Symbol “As” on the Periodic Table of Elements, arsenic, is poisonous to humans and animals. An ingredient in rat poison and chemical weapons, arsenic causes vomiting, digestive upset, shock, and death. Chronic exposure to even low levels of arsenic brings about liver and kidney damage, skin lesions, nerve damage, and cancer.
However, one group of humans seems to be immune to arsenic’s deleterious effects. Villagers in San Antonio de los Cobres in northwest Argentina have been drinking water with arsenic levels as much as 20 times higher than the World Health Organization’s safe limit. They live in the Andes Mountains, 12,500 feet above sea level, where arsenic seeps through volcanic bedrock into the water that they drink. These villagers and their ancestors, the indigenous Atacameño people, have been drinking this poisonous water for 11,000 years, without any apparent harm to their health.
Consuming miniscule amounts of arsenic is actually not uncommon, even in the United States. Naturally-occurring arsenic in water can result from erosion of sediment and mineral ores, or from industrial waste runoff. Plants, rocks, and soil can also contain arsenic. Rice, for example, has small amounts of arsenic that it absorbs from soil. But in the U.S., the Environmental Protection Agency (EPA) requires water treatment plants to purify potable water so that the highest allowable level of arsenic—the maximum contaminant level (MCL)— is 0.01 mg/L (milligrams per liter).
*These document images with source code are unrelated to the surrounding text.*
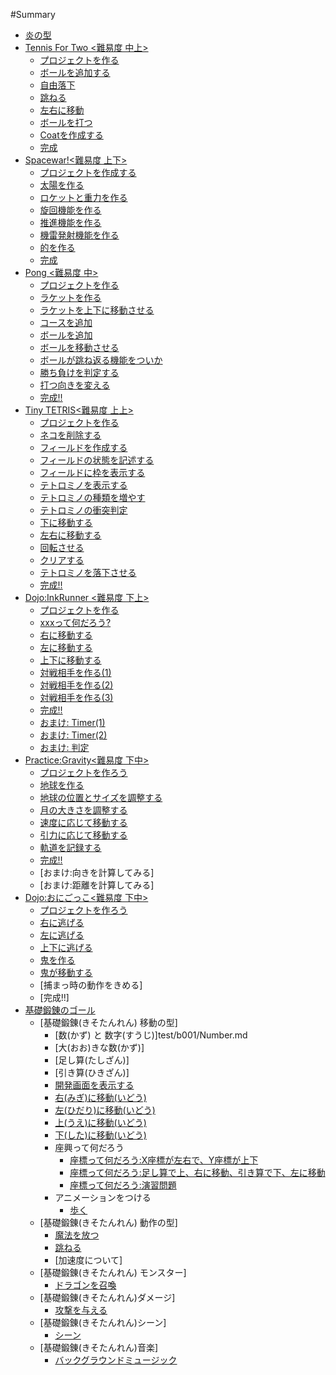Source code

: #Summary

* [炎の型](README.md)
* [Tennis For Two <難易度 中上>](tennis_of_two/README.md)
  * [プロジェクトを作る](tennis_of_two/create_project/README.md)
  * [ボールを追加する](tennis_of_two/create_ball/README.md)
  * [自由落下](tennis_of_two/free_fall/README.md)
  * [跳ねる](tennis_of_two/bouncing_ball/README.md)
  * [左右に移動](tennis_of_two/right_left/README.md)
  * [ボールを打つ](tennis_of_two/shot_ball/README.md)
  * [Coatを作成する](tennis_of_two/create_court/README.md)
  * [完成](tennis_of_two/goal/README.md)
* [Spacewar!<難易度 上下>](spacewar/README.md) 
  * [プロジェクトを作成する](spacewar/create_project/README.md)
  * [太陽を作る](spacewar/create_sun/README.md)
  * [ロケットと重力を作る](spacewar/create_rocket/README.md)
  * [旋回機能を作る](spacewar/create_spin/README.md)
  * [推進機能を作る](spacewar/create_thrust/README.md)
  * [機雷発射機能を作る](spacewar/create_fire/README.md)
  * [的を作る](spacewar/createTarget/README.md)
  * [完成](spacewar/goal/README.md)
* [Pong <難易度 中>](pong/README.md)
  * [プロジェクトを作る](pong/create_project/README.md)
  * [ラケットを作る](pong/create_racket/README.md)
  * [ラケットを上下に移動させる](pong/create_racket/README02.md)
  * [コースを追加](pong/create_cource/README.md)
  * [ボールを追加](pong/create_ball/README.md)
  * [ボールを移動させる](pong/create_ball/README2.md)
  * [ボールが跳ね返る機能をついか](pong/bouncing/README.md)
  * [勝ち負けを判定する](pong/win_lose/README.md)
  * [打つ向きを変える](pong/direction/README.md)
  * [完成!!](pong/goal/README.md)
* [Tiny TETRIS<難易度 上上>](tetris/README.md) 
  * [プロジェクトを作る](tetris/create_project/README.md)
  * [ネコを削除する](tetris/remove_neko/README.md)
  * [フィールドを作成する](tetris/create_board/README.md)
  * [フィールドの状態を記述する](tetris/create_board_state/README.md)
  * [フィールドに枠を表示する](tetris/create_frame/README.md)
  * [テトロミノを表示する](tetris/create_tetromino/README.md)
  * [テトロミノの種類を増やす](tetris/create_tetriminos/README.md)
  * [テトロミノの衝突判定](tetris/collision/README.md)
  * [下に移動する](tetris/down/README.md)
  * [左右に移動する](tetris/move_left/README.md)
  * [回転させる](tetris/rotate_right/README.md)
  * [クリアする](tetris/clear/README.md)
  * [テトロミノを落下させる](tetris/fall_tetromino/README.md)
  * [完成!!](tetris/goal/README.md)
* [Dojo:InkRunner <難易度 下上>](ink_runner/README.md) 
  * [プロジェクトを作る](ink_runner/create_project/README.md)
  * [xxxって何だろう?](ink_runner/what_is_inkrunner/README.md)
  * [右に移動する](ink_runner/move_character/README.md)
  * [左に移動する](ink_runner/move_left/README.md)
  * [上下に移動する](ink_runner/up_down/README.md)
  * [対戦相手を作る(1)](ink_runner/fighting_game/README.md)
  * [対戦相手を作る(2)](ink_runner/fighting_game_2/README.md)
  * [対戦相手を作る(3)](ink_runner/fighting_game_3/README.md)
  * [完成!!](ink_runner/goal/README.md)
  * [おまけ: Timer(1)](ink_runner/bonus/README.md)
  * [おまけ: Timer(2)](ink_runner/timer_2/README.md)
  * [おまけ: 判定](ink_runner/judgement/README.md)
* [Practice:Gravity<難易度 下中>](gravity/README.md)
  * [プロジェクトを作ろう](gravity/create_project/README.md)
  * [地球を作る](gravity/createSun/README.md)
  * [地球の位置とサイズを調整する](gravity/createSun/README2.md)
  * [月の大きさを調整する](gravity/createSun/README3.md)
  * [速度に応じて移動する](gravity/create_speed/README.md)
  * [引力に応じて移動する](gravity/createAttraction/README.md)
  * [軌道を記録する](gravity/createAttraction/README2.md)
  * [完成!!](gravity/goal/README.md)
  * [おまけ:向きを計算してみる]
  * [おまけ:距離を計算してみる]
* [Dojo:おにごっこ<難易度 下中>](tag/README.md)
  * [プロジェクトを作ろう](tag/create_project/README.md)
  * [右に逃げる](tag/run_chara/README.md)
  * [左に逃げる](tag/run_chara/README2.md)
  * [上下に逃げる](tag/run_chara/README3.md)
  * [鬼を作る](tag/oni/README.md)
  * [鬼が移動する](tag/oni/README2.md)
  * [捕まっ時の動作をきめる]
  * [完成!!]
* [基礎鍛錬のゴール](test/b001/About.md)
  * [基礎鍛錬(きそたんれん) 移動の型]
    * [数(かず) と 数字(すうじ)]test/b001/Number.md
    * [大(おお)きな数(かず)]
    * [足し算(たしざん)]
    * [引き算(ひきざん)]
    * [開発画面を表示する](test/b001/CreateProject.md)
    * [右(みぎ)に移動(いどう)](test/b001/MoveRight.md)
    * [左(ひだり)に移動(いどう)](test/b001/MoveLeft.md)
    * [上(うえ)に移動(いどう)](test/b001/MoveUp.md)
    * [下(した)に移動(いどう)](test/b001/MoveDown.md)
    * 座興って何だろう
      * [座標って何だろう:X座標が左右で、Y座標が上下](test/b001/GridChart.md)
      * [座標って何だろう:足し算で上、右に移動、引き算で下、左に移動](test/b001/GridChart02.md)
      * [座標って何だろう:演習問題](test/b001/GridChart03.md)
    * アニメーションをつける
      * [歩く](test/b001/Walk.md)
  * [基礎鍛錬(きそたんれん) 動作の型]
    * [魔法を放つ](test/b002/Magic.md)
    * [跳ねる](test/b002/Jump.md)
    * [加速度について]
  * [基礎鍛錬(きそたんれん) モンスター]
    * [ドラゴンを召喚](test/b003/Monster.md)
  * [基礎鍛錬(きそたんれん)ダメージ]
    * [攻撃を与える](test/b004/MonsterDamage.md)
  * [基礎鍛錬(きそたんれん)シーン]
    * [シーン](test/b005/Scene.md)
  * [基礎鍛錬(きそたんれん)音楽]
    * [バックグラウンドミュージック](test/b006/Music.md)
So how have these Argentinian villagers been able to survive arsenic exposure at many magnitudes higher than the MCL? Led by geneticist Dr. Karin Broberg, a group of Swedish scientists collected urine and blood samples to study the genomes of 124 females from the village, as well as from related populations in other villages around the Andes. They discovered that the women's DNA contained variants in AS3MT, the main gene responsible for arsenic metabolism in humans. When people drink arsenic-heavy water, their bodies break down the chemical (into monomethylarsonic acid and dimethylarsinic acid) very quickly. It’s known that MMA is more toxic than DMA, and DMA is also readily removed from the body in urine. But the villagers show “uniquely low urinary excretion of MMA” (PDF), meaning more is being metabolized into the less toxic DMA than is true for other populations. Although we don’t know exactly how the villagers' variants in metabolism protect them from arsenic, this increased DMA production allows them to consume much higher quantities of arsenic than other related groups
Evolution at Work
Naturally, over the course of thousands of years, the Andean villagers have adapted to their environment. People with the AS3MT gene variant survived and reproduced, while people without it died from arsenic exposure. Almost 70% of 6,000 villagers have the AS3MT variant that allows their bodies to quickly break down and excrete arsenic. Interestingly, some people in other parts of the world also have the AS3MT gene mutations, but a much higher percentage of the Argentinian villagers have it than other populations (such as Native Americans and Asians) do.
In March 2015, the Swedish scientists published their study, theorizing that natural selection has allowed the villagers to evolve the ability to effectively metabolize arsenic. Although this study only looked at 124 people, and we don’t know what the long-term negative health effects of the arsenic on people with the AS3MT variant might be, this discovery raises questions about how DNA can protect us against chemicals. Broberg and her team’s study establishes the first instance of humans successfully adapting to a toxic chemical.